Supposing the cross sustains the glory, according to the inscription, now tell me what sustains the cross itself? Is the cross without a foundation? The secret comes out in these chapters: as the cross sustains your hopes it is the Person that sustains the cross. His personal glory is the sustainment of the cross. If He were less than God manifest in the flesh, all He did was no more worth than water spilled upon the ground. Of all the mighty mystery of official, millennial, eternal glories, the cross is the support and the Person is the support of the cross.
He must sustain His own work, and His work must sustain everything. This is just the argument of these chapters.
There was a veil hanging between the place where the priests ministered and the mystic dwelling-place of God. That veil was the expression that that age gave a sinner no access to God. Were there not sacrifices? Yes, there were; and God’s altar was accepting them. But they were “gifts and sacrifices that could not make him that did the service perfect, as pertaining to the conscience." Beautifully then, at this point, He comes to your heart and demands a note of admiration. “For if the blood of bulls... sanctifieth to the purifying of the flesh: how much more shall the blood of Christ, who through the eternal Spirit offered Himself without spot to God, purge your conscience from dead works to serve the living God?”
Supposing we inspect the old tabernacle, and see the beggarliness of all its elements — that the blood of bulls could not bring you into the presence of God; and from the beggarliness of all that, look at the satisfyingness of the blood of Jesus, will you not exclaim, “How much more shall it purge our consciences?” That is the way you are to come to the cross — laying doubtings and questionings aside, and losing yourself in admiration. The thing the Spirit does is to take you gently by the hand and lead you up to the altar at Calvary, and tell you who the victim that is bleeding there is. None but one who was personally free could say, “I come to do Thy will." Have you any right to a will? Has Gabriel or Michael? To do God’s pleasure is their business; but here was One who could offer Himself without spot to God. "How much more," then, shall such a sacrifice purge our consciences and introduce us at once to the living God? That entitled me to say, that while we look at His glories — His official glories — we see that the cross is the sustainment of them all.
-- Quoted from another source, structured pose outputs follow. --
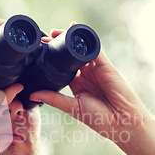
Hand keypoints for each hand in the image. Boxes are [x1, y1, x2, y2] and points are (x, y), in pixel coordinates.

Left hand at [31, 23, 153, 143]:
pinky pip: (95, 49)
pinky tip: (76, 34)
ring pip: (82, 49)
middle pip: (71, 55)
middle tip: (45, 38)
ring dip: (71, 39)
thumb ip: (53, 98)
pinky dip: (87, 40)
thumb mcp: (72, 107)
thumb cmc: (99, 118)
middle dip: (59, 44)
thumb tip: (32, 94)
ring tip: (57, 32)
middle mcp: (87, 74)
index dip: (53, 58)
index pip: (63, 66)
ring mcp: (97, 68)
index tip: (40, 51)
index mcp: (78, 84)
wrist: (121, 122)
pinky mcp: (106, 65)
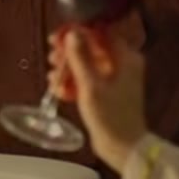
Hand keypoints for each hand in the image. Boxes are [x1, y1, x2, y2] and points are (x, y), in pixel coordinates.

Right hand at [49, 23, 148, 170]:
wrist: (123, 146)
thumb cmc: (111, 116)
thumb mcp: (90, 85)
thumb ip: (80, 57)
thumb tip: (72, 33)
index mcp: (126, 57)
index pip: (100, 32)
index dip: (78, 32)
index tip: (59, 37)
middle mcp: (123, 64)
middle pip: (92, 47)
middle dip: (70, 52)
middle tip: (52, 56)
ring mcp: (115, 79)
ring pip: (87, 64)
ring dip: (68, 67)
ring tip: (53, 75)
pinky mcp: (107, 91)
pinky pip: (88, 79)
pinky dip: (74, 81)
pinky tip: (58, 88)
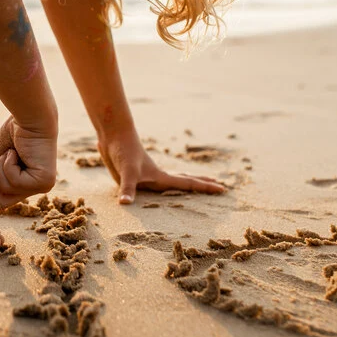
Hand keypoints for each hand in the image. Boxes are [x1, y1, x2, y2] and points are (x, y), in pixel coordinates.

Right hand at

But if the soul does not know the personal glory of the Lord, it positively knows nothing. That is the secret you get here. He, for whom God prepared a body, through the eternal Spirit, satisfied the altar. Yes, satisfied the brazen altar before He went into the holy sanctuary to do the business of God’s priest. And atonement flows from satisfaction. If I find out that Christ’s sacrifice has answered the cravings of the brazen altar, I see that my reconciliation is sealed and settled for eternity.
The Epistle to the Ephesians tells you to stand upon this, and look round about you at the glories of your condition. The Epistle to the Hebrews shows you the glories of Christ’s condition in the compass of about three hundred verses. What a world of wonders is opened! You sustained by what He has done; and what He has done sustained by what He is.